**What the task asks:**
In the forum posts, what does the writer compare the sense of connection during sleep on the 13th to?

**Supplied text:**
_ _ _ _ _

October 15, 2008 at 5:41 pm #8373WillMember…Whew !…Neiru ,that woman was sceeery !…
…I couldn’t tell if it was staged or not……but it was …
…TAINTED…
October 15, 2008 at 5:42 pm #8374jeanph01Member@Patte wrote:
Thank you Dax, this was starting to sound like the stuff on Blossoms blog. Please everyone, your religion is your personal thing, no one on this blog tries to talk you out of it, please do not try talking us into it. People come here to interact in a space of love. Surely, all beliefs go there!
Well this experience bond us together. Blossom started the original message and people made link with messages of other channelers on the web. Many talk about change of consciousness and that is not limited to only one day (or three!).
On the night of the 12th I felt a deep sense of “something is about to happen” during the whole night. And on the 13th I had a very agitated sleep where I felt I was connected to a higher intelligence but it was like a FM radio. The messages where short, from different sources and always interrupted like when you switch channels.
I don’t know what happened on the 14th (and days before) but i feel we are not the same as we were. Something is happening at a higher level that link us together. The financial crisis, which in my opinion is really not over yet, will bring awareness and wisdom to many people. Many people will live with fear at the same time but I think it is part of it.

_ _ _ _ _

**Stored data:**
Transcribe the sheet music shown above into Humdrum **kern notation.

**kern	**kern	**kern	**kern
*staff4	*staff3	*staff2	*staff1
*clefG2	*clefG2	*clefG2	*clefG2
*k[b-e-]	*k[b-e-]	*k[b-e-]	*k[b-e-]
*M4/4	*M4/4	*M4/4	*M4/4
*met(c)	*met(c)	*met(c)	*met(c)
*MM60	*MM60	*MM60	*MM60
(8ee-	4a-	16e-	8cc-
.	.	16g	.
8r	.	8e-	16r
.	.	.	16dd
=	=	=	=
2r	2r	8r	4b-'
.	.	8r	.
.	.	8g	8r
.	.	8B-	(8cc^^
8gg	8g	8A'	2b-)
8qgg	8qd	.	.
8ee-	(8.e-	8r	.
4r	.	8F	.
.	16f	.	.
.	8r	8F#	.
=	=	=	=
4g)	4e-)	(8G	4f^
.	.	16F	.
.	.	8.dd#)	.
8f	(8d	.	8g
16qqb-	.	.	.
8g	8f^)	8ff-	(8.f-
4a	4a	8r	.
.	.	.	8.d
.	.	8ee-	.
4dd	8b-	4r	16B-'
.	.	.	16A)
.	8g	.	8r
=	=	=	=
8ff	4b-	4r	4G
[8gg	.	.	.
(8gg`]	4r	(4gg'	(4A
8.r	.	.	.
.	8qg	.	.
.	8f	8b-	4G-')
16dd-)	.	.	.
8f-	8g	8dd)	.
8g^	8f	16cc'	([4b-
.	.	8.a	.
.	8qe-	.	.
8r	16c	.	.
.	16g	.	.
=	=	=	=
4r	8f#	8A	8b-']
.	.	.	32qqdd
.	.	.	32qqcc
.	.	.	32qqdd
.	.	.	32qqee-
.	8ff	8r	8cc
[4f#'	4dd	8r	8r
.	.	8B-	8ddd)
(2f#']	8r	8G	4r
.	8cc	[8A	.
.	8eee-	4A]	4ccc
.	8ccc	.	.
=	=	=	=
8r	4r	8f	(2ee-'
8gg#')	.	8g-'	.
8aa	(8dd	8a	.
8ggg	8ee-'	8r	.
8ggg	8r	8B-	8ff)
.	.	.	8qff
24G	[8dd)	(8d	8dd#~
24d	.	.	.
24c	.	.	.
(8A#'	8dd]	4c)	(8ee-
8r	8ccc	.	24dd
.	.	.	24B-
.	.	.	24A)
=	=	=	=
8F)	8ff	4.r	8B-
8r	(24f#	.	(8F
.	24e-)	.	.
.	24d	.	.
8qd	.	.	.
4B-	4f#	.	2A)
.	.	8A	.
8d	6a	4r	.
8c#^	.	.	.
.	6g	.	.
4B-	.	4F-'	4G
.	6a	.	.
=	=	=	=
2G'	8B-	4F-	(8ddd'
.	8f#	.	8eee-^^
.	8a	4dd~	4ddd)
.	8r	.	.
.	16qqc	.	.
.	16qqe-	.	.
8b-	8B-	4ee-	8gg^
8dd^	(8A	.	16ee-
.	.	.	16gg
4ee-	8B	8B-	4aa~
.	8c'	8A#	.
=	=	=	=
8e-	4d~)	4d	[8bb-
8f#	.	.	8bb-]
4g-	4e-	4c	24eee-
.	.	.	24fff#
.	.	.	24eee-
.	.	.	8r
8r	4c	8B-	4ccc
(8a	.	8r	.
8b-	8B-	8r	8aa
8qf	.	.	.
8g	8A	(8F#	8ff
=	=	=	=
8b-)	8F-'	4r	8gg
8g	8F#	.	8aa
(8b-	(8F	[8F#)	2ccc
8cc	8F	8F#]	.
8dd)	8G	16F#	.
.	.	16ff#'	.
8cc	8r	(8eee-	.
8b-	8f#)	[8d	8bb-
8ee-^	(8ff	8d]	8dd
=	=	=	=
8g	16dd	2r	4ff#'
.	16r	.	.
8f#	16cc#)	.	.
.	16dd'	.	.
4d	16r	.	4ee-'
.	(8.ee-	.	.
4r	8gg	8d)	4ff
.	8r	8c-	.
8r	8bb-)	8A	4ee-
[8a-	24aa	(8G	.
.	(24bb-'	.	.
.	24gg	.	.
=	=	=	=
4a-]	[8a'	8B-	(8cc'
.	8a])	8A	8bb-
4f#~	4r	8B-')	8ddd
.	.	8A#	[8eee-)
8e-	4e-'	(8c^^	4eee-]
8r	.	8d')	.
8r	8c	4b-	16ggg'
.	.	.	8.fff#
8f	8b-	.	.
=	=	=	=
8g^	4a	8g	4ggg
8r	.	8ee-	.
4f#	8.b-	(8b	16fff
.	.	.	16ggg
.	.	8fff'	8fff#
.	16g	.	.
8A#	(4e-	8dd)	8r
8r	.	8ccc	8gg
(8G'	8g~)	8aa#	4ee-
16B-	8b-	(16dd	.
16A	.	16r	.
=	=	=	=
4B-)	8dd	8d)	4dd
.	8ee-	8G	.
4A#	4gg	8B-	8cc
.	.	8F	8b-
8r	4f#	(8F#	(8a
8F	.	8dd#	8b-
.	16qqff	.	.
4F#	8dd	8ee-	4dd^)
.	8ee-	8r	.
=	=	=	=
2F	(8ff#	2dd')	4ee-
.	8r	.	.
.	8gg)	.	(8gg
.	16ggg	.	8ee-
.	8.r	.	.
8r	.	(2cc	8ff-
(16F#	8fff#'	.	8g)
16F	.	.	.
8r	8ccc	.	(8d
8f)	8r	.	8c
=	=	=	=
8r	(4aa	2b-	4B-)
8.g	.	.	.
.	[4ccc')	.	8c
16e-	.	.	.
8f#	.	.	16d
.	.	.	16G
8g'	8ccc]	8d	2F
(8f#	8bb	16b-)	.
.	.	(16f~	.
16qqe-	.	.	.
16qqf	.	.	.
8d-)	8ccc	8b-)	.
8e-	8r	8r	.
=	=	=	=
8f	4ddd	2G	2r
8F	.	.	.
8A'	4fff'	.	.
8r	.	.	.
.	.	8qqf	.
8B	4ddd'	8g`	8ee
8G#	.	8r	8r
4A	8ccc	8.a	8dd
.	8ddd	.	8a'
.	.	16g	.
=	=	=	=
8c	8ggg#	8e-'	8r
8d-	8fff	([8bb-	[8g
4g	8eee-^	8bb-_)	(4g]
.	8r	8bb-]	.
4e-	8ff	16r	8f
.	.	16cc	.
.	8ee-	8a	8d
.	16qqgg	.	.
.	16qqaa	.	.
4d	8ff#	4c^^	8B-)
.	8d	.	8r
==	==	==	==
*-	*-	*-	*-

_ _ _ _ _

**Your solution:**
An FM radio, with short messages from different sources that kept getting interrupted, like switching channels.